### TASK PROMPT
Answer these questions about the passage comparing Grid Search and Randomized Search:
1. What 5-fold CV AUC score did the Randomized Search reach on the training set?
2. What AUC score did the Grid Search reach on the test set?
3. About how many times fewer resources did the Randomized Search use?

It is clear that both AUC scores as well as ROC curves on the validation/hold-out set are the same (up to the third decimal place). However, the Randomized Search used only 1/5 the number of sets of parameters and hence approximately 1/5 of the cost. The 5-fold CV AUC score for the Randomized Search on the training set is 0.876 and on the test set is 0.863. For the Grid Search, the AUC score on training set is 0.877 and on the test set it’s 0.863. Since both models have approximately the same AUC score between their train and test sets, both models are deemed well-fitted with no signs of over- or under-fitting.
| Grid Search | Randomized Search | |
| Time taken | 98.06 s | 25.06 s |
In summary, we see that Randomized Search can be advantageous in scenarios where the user doesn’t have an intelligent guess on suitable parameters to be chosen. Randomized Search produced approximately the same AUC score using 5 times less resources, simply because we understand the how, the what and the why of hyperparameter tuning!

### DATA FOR REVIEW
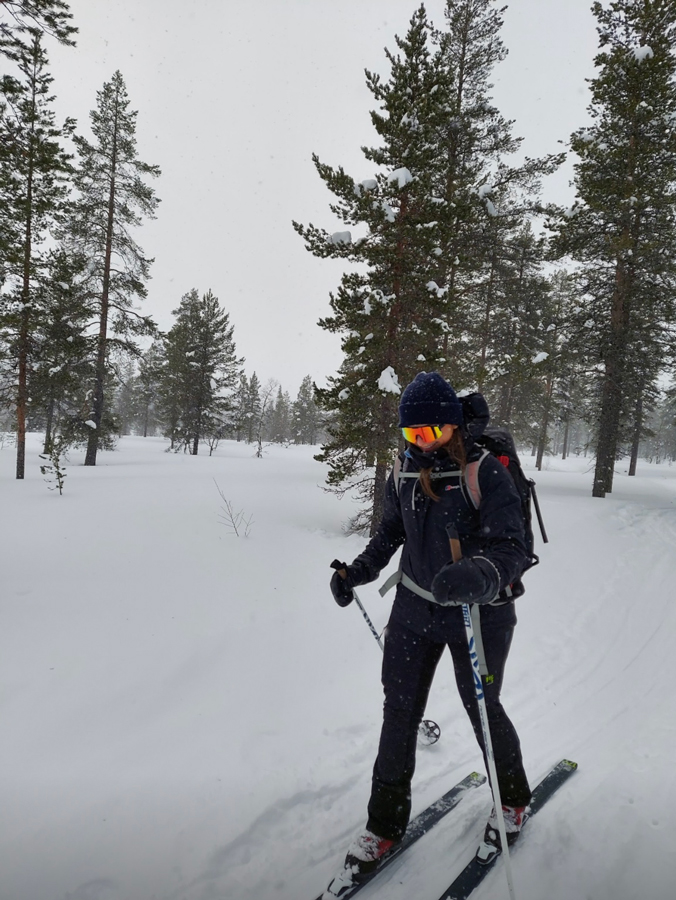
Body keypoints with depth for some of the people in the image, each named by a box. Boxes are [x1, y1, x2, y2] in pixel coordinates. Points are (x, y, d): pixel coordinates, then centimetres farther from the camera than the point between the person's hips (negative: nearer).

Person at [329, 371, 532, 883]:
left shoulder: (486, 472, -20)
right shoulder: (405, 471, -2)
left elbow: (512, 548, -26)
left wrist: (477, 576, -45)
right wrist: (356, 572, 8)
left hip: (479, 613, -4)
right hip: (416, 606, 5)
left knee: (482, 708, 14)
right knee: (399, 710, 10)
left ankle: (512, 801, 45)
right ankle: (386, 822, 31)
* * *
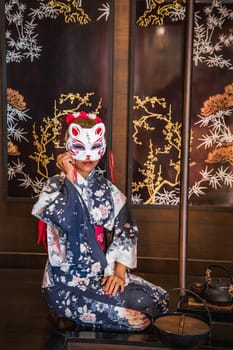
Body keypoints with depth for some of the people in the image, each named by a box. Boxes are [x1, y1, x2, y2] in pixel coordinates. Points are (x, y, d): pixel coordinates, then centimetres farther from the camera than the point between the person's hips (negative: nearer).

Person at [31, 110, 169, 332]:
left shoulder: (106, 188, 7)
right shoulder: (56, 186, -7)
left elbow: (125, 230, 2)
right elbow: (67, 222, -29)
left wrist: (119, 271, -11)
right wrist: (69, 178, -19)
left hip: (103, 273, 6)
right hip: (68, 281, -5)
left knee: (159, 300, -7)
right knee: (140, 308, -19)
--
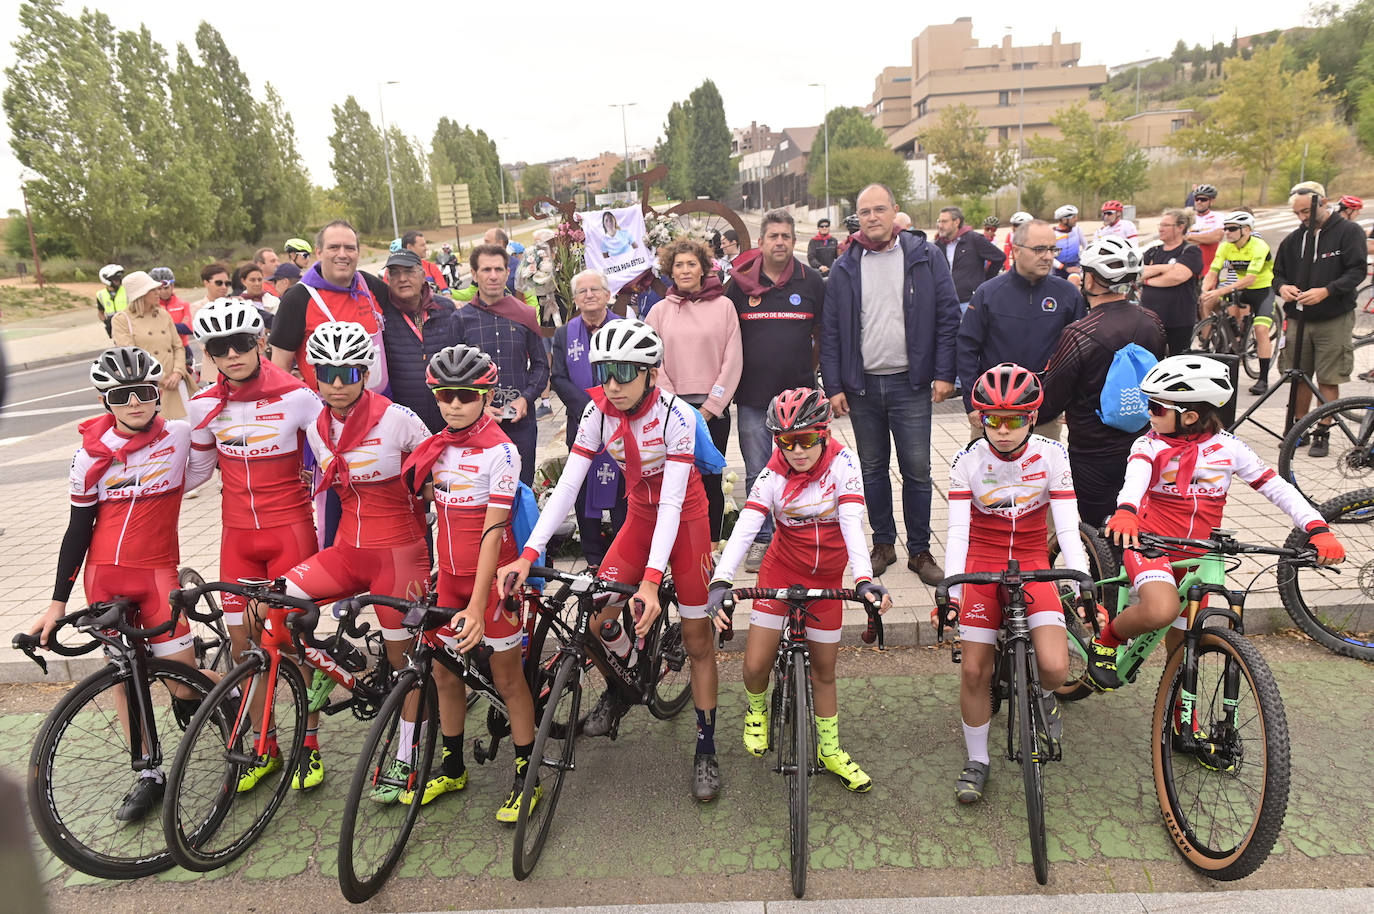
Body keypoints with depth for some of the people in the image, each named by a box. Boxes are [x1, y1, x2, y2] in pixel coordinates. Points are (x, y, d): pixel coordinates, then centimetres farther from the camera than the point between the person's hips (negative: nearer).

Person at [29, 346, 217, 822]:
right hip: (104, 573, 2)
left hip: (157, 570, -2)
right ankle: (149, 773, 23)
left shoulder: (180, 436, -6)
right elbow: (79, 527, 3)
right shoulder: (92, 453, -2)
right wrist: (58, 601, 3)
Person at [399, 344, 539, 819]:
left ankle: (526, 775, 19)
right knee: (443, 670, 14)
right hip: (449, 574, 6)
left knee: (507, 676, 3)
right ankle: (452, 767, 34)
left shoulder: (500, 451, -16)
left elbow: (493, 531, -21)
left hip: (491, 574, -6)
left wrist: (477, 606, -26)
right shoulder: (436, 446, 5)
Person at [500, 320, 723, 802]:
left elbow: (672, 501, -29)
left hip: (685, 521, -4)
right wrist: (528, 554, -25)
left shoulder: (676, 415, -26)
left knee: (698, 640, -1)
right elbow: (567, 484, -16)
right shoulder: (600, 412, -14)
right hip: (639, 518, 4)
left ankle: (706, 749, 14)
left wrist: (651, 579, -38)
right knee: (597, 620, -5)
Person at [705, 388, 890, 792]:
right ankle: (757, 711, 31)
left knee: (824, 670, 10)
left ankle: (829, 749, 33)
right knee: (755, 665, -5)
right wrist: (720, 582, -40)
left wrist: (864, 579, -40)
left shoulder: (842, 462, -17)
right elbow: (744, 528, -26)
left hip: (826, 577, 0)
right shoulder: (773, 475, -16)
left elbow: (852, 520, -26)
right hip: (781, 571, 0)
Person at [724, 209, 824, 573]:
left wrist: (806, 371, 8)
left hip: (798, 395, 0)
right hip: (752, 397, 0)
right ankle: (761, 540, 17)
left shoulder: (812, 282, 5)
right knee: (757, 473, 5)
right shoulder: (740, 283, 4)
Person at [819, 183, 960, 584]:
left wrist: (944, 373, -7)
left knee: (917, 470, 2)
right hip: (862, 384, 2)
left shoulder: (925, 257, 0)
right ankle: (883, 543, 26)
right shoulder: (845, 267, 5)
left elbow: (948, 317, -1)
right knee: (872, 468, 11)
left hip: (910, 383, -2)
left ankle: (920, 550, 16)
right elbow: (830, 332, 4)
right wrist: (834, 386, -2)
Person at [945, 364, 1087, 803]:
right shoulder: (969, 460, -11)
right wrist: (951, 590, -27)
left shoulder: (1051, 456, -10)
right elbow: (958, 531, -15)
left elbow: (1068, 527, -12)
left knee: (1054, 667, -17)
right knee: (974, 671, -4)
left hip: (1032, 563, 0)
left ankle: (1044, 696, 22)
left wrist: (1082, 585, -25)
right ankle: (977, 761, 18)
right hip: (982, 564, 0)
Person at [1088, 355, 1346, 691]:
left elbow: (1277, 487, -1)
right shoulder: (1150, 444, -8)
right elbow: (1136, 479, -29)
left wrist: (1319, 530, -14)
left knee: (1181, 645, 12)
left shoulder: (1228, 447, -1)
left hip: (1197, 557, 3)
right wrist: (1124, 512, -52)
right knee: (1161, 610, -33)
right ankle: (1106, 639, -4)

### ANSWER SPACE
1. The Randomized Search reached a 5-fold CV AUC score of 0.876 on the training set.
2. The Grid Search reached an AUC score of 0.863 on the test set.
3. The Randomized Search used about 5 times fewer resources.